• What this exercise asks:
A: In the SIBO article, where in the gastrointestinal tract is the largest concentration of bacteria found?
B: Resume the article on SIBO, writing on from its last sentence.

• Excerpt:
------------------------------------------------------------------------

Making Sense of SIBO: A Functional Nutrition Treatment Approach

October 29th, 2023

The gut microbiome is front and center in integrative and functional medicine. We now understand that maintaining balance in the gut microbial population is important for everything from immune system function and energy production to metabolism and nutritional status (1).  

While our resident microbes normally exist in a symbiotic state, there are many factors like diet, lifestyle, medication use, toxin exposure, and infections that can shift the balance toward dysbiosis (an imbalance in the microbiome)(1). Small intestinal bacterial overgrowth (SIBO) is one form of dysbiosis that’s become more commonly recognized. In this article, we’ll explain what SIBO is, how it develops, and how functional nutritionists go about treating it.

SIBO 101

The gastrointestinal (GI) tract contains a rich environment of bacteria, viruses, fungi, and more. When in balance, these resident inhabitants provide benefits like strengthening the intestinal barrier, producing antimicrobial compounds, preventing pathogen overgrowth, supporting healthy immune system function, and promoting the metabolism of nutrients, toxins, and medications (2).

The oral cavity, stomach, and duodenum contain microbes in relatively small amounts but as you move through the GI tract, bacterial numbers increase significantly with the largest concentration being found in the colon (1). In SIBO, the bacteria that normally reside in the colon migrate into the small intestine, which can cause uncomfortable symptoms like bloating, distention, abdominal pain, gas, flatulence, diarrhea, and constipation. Common underlying causes of SIBO include motility issues, digestive enzyme insufficiencies and deficiencies, structural abnormalities, and immunodeficiency.

  • Dysmotility. The migrating motor complex (MMC) is a process the body uses in the fasted state to act as the housekeeper of the intestine. MMC action starts in the stomach and continues throughout the small intestine to sweep away debris (including bacteria) that may be hanging out there (3). MMC may be impaired after a bout of food poisoning when vinculin and cytolethal distending toxin B (CdtB) antibodies are produced (4). These antibodies damage the MMC, which allows bacteria to accumulate in the small intestine but also allows colonic bacteria to move up into the small intestine. Anti-vinculin and anti-CdtB antibodies are considered a trigger for the development of irritable bowel syndrome (IBS)(4).

Other conditions and factors associated with dysmotility include gastroparesis, inflammatory bowel disease (IBD), celiac disease, Ehlers-Danlos syndrome, traumatic brain injury, hypothyroidism, the use of medications like opioids, chronic stress, gastrointestinal surgery, fistulas, and stenosis (1,5-8).

------------------------------------------------------------------------

• Listed entries:
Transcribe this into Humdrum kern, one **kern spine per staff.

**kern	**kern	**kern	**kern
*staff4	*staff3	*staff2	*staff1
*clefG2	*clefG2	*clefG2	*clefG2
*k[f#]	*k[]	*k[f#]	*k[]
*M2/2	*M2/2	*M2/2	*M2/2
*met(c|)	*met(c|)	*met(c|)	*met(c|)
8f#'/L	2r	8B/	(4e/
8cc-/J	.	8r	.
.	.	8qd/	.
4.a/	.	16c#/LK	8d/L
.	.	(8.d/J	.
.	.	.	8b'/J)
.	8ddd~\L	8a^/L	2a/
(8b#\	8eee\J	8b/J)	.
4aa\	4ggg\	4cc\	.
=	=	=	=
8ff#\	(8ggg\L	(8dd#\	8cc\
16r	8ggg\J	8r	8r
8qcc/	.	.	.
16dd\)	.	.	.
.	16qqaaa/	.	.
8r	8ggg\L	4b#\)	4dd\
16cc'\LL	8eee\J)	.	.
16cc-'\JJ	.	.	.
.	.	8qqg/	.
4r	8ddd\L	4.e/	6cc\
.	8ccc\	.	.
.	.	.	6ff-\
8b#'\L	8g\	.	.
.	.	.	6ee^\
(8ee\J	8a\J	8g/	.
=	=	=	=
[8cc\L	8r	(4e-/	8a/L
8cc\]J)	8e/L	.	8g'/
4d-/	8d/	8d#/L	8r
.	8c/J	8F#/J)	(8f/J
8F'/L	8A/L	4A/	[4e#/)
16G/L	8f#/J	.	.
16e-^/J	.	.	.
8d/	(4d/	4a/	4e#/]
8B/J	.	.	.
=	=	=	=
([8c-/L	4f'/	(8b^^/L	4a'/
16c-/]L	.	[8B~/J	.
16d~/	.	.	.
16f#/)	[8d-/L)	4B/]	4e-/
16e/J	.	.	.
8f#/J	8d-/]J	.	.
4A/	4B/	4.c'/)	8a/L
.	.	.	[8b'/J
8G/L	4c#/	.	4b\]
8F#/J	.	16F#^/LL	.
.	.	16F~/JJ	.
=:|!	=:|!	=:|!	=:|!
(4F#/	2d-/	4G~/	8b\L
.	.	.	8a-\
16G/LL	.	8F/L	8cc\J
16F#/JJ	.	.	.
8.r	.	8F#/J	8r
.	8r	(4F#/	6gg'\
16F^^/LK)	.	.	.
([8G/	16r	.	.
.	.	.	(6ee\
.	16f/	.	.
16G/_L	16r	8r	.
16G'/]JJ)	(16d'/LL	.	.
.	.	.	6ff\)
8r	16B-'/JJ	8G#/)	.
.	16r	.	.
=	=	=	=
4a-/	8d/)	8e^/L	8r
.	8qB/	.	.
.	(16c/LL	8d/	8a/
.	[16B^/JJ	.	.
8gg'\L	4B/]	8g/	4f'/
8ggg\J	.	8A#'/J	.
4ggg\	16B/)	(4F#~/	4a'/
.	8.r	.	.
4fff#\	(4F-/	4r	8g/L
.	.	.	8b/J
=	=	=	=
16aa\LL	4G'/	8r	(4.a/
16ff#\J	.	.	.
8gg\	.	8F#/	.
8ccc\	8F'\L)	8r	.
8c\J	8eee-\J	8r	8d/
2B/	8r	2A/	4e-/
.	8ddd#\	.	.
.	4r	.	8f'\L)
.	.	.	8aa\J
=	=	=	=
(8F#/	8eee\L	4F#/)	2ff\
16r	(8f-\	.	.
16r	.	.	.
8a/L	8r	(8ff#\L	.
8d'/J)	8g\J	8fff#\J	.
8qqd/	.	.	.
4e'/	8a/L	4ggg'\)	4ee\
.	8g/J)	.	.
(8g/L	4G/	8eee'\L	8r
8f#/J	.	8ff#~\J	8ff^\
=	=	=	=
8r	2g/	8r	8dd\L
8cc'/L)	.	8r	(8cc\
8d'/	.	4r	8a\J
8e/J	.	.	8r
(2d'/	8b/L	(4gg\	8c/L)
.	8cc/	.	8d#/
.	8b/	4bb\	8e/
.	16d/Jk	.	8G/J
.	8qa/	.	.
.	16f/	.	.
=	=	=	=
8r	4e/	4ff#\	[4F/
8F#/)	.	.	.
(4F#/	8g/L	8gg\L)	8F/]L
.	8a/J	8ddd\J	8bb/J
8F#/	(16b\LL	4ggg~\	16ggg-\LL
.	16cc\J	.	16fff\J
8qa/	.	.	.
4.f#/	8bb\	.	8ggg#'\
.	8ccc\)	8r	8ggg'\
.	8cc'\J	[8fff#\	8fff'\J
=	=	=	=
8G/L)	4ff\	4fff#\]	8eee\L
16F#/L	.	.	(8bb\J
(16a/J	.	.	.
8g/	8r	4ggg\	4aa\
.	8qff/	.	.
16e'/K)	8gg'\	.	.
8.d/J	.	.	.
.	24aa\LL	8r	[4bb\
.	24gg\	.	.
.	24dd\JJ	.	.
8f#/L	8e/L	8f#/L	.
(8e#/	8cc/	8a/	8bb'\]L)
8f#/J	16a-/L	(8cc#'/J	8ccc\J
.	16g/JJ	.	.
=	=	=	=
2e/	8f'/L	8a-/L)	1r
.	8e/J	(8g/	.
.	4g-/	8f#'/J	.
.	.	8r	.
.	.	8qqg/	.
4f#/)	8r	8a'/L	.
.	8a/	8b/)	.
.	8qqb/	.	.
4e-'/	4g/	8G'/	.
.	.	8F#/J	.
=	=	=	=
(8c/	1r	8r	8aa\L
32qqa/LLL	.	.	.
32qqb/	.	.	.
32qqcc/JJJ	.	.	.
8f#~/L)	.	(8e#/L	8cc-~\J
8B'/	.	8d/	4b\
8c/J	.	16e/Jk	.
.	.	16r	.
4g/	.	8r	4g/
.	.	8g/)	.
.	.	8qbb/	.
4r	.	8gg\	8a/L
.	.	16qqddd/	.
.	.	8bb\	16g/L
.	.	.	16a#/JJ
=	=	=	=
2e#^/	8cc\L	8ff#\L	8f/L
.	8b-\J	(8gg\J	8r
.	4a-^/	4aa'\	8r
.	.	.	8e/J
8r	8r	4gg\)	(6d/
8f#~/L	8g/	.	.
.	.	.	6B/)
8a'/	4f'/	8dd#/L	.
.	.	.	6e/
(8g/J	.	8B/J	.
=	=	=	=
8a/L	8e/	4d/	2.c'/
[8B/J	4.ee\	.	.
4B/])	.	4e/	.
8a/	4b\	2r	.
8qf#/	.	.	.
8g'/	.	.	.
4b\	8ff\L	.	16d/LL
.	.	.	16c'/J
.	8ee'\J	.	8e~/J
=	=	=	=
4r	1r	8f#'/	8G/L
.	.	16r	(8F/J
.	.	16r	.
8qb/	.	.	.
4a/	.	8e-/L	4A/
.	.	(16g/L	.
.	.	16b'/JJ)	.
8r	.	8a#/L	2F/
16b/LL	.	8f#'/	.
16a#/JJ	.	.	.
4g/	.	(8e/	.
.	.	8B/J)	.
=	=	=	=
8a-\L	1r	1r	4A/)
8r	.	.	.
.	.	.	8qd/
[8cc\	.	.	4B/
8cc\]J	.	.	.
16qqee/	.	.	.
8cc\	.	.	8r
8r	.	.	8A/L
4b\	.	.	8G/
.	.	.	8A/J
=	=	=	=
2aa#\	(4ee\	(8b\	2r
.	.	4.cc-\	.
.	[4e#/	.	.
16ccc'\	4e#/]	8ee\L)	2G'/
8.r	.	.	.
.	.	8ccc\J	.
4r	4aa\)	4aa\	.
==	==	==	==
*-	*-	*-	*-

------------------------------------------------------------------------

• Answers:
A: In the colon.

B:
  • Digestive Enzyme and Hydrochloric Acid Deficiency. The digestive process is complex and requires adequate production of hydrochloric acid, bile, and digestive enzymes(9). When there’s not enough of these facilitators of digestion, large food particles enter the small intestine, contributing to bacterial fermentation and unpleasant digestive symptoms. Adequate stomach acid, bile, and digestive enzymes are also an important first line of defense against microbes taking hold in the body. Gastric acid and bile help to prevent bacteria that’s ingested with food from passing through the intestines, and pancreatic enzymes digest and neutralize bacteria within the intestine (9).
  • Structural Issues. The ileocecal valve (a sphincter separating the small intestine from the colon) and appropriate motility in the ileum are important to prevent colonic bacteria from entering the small intestine (9). If this valve isn’t working properly, fecal contents and gas from the colon can regurgitate into the small intestine causing SIBO (10).

Other structural issues in the bowel like abdominal and intestinal adhesions, diverticulosis, strictures, fistulas, and certain types of gastric bypass that impact motility can increase the likelihood of SIBO (9).

  • Immunodeficiency. People with immunodeficiency disorders (AIDS, combined variable immunodeficiency, and IgA deficiency) have an increased risk of SIBO due to inadequate secretory IgA production. SIgA helps to prevent bacterial overgrowth and serves to maintain a healthy immune response in the gut (9).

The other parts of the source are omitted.